Chainsaw verläuft olfaktorisch alles in allem recht monothematisch, dabei erinnert mich die Struktur an seinen synthetisch-würzigen „Bruder“ Gasoline. Große Überraschungen bleiben natürlich aus und sind bei diesem spaßigen Konzeptduft auch nicht gewollt, dennoch sind besonders in der ersten halben Stunde oben beschriebene Nuancen wahrzunehmen.

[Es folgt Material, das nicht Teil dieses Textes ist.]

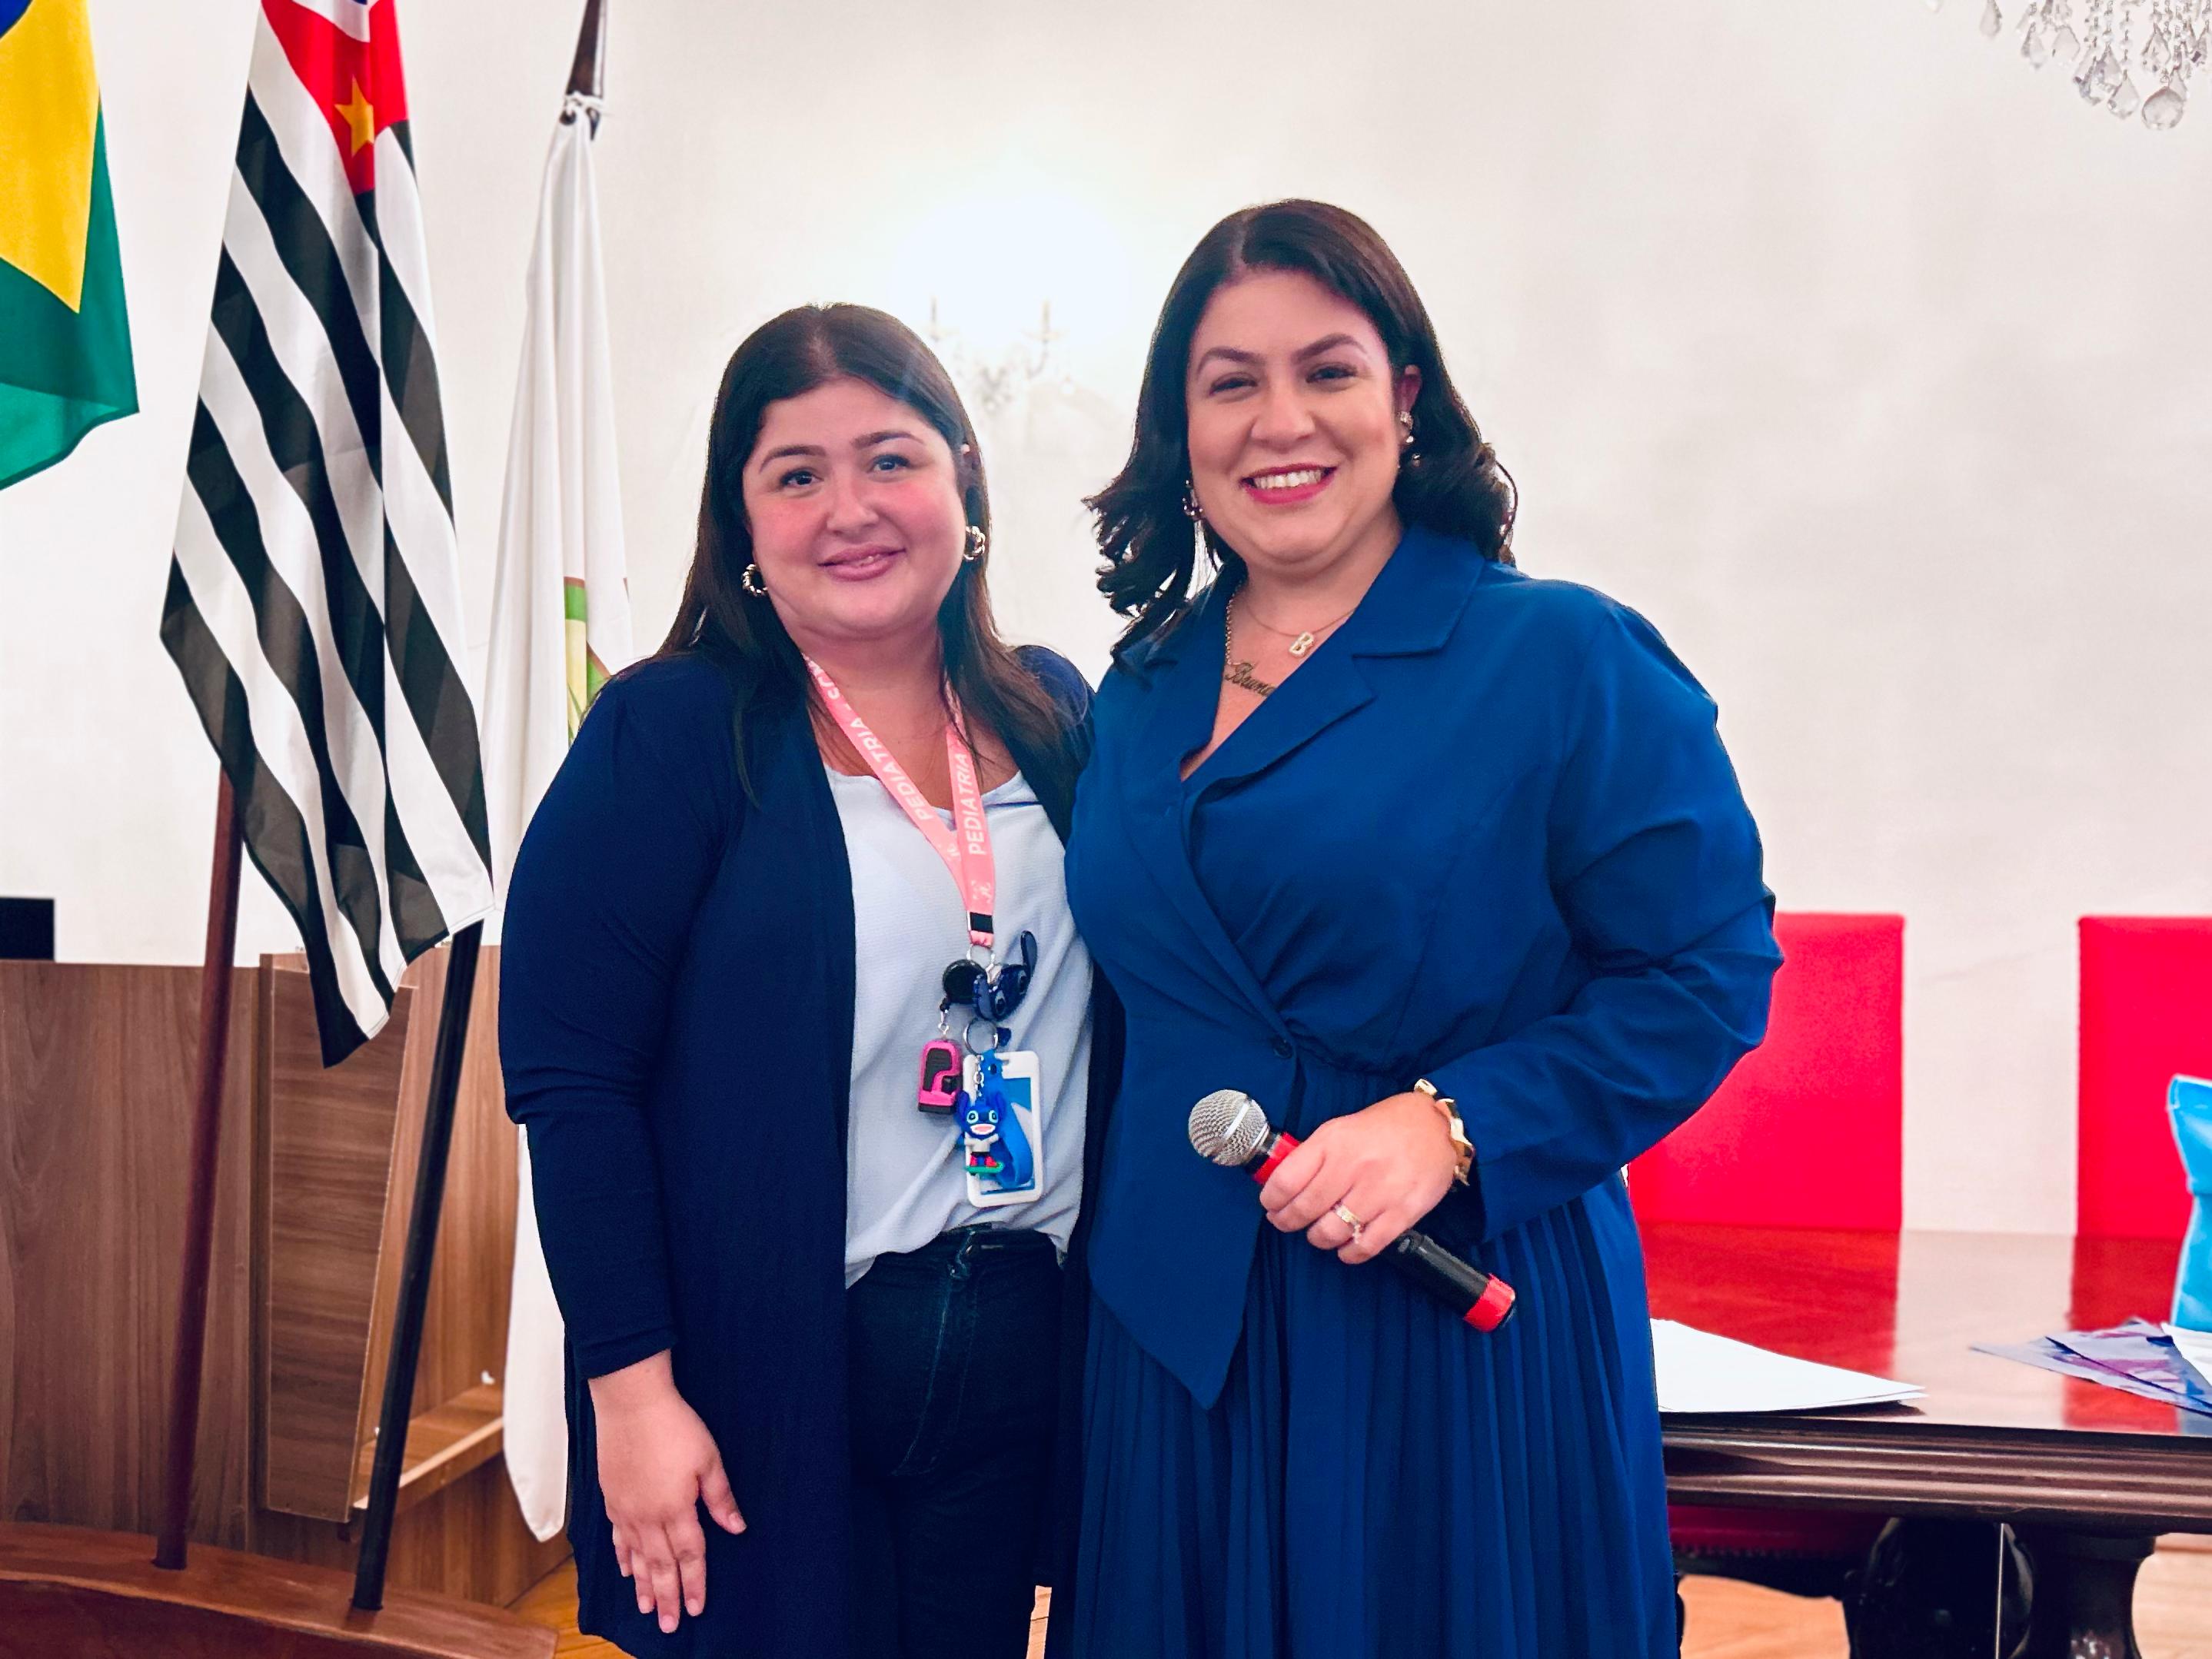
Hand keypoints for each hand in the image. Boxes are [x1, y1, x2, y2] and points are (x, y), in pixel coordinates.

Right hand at [588, 1351, 745, 1632]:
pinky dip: (622, 1556)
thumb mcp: (708, 1459)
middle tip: (667, 1625)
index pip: (689, 1555)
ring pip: (636, 1556)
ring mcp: (626, 1508)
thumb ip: (720, 1497)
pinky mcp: (611, 1496)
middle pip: (660, 1565)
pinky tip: (625, 1569)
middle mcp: (647, 1515)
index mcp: (676, 1508)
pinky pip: (617, 1536)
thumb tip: (736, 1527)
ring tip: (644, 1608)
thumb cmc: (673, 1424)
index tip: (696, 1609)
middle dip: (666, 1597)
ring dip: (642, 1584)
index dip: (694, 1583)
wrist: (631, 1402)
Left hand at [1258, 1092, 1457, 1264]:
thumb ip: (1313, 1155)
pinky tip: (1345, 1247)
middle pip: (1304, 1209)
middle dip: (1287, 1221)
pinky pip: (1365, 1246)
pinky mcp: (1402, 1213)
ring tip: (1318, 1232)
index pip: (1286, 1179)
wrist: (1436, 1128)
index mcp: (1333, 1142)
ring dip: (1318, 1238)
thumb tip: (1282, 1184)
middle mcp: (1354, 1166)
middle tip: (1285, 1222)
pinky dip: (1349, 1253)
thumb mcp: (1341, 1129)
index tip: (1270, 1204)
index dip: (1271, 1199)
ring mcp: (1379, 1192)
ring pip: (1331, 1232)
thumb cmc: (1385, 1127)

Man riecht einfach die Leidenschaft, diese Leidenschaft zur Maschine. Schließe die Augen, und du vernimmst den kraftvollen Klang, den Klang, wenn das Öl den ohrenbetäubend knatternden Motor antreibt.

Aber, es geht übrigens auch anders. Wer sich vielleicht mal akustisch von einer Kettensäge in den (vorübergehenden) Schlaf wiegen lassen möchte, dem sei die am 26. Oktober 2018 erscheinende CD der schwedischen Death Metal-Supergroup Bloodbath mit ihrem Abschlussliedchen „Chainsaw Lullaby“ ans Herz gelegt. Na dann gute Nacht, Marie.

Ich danke Achilles für die Testmöglichkeit!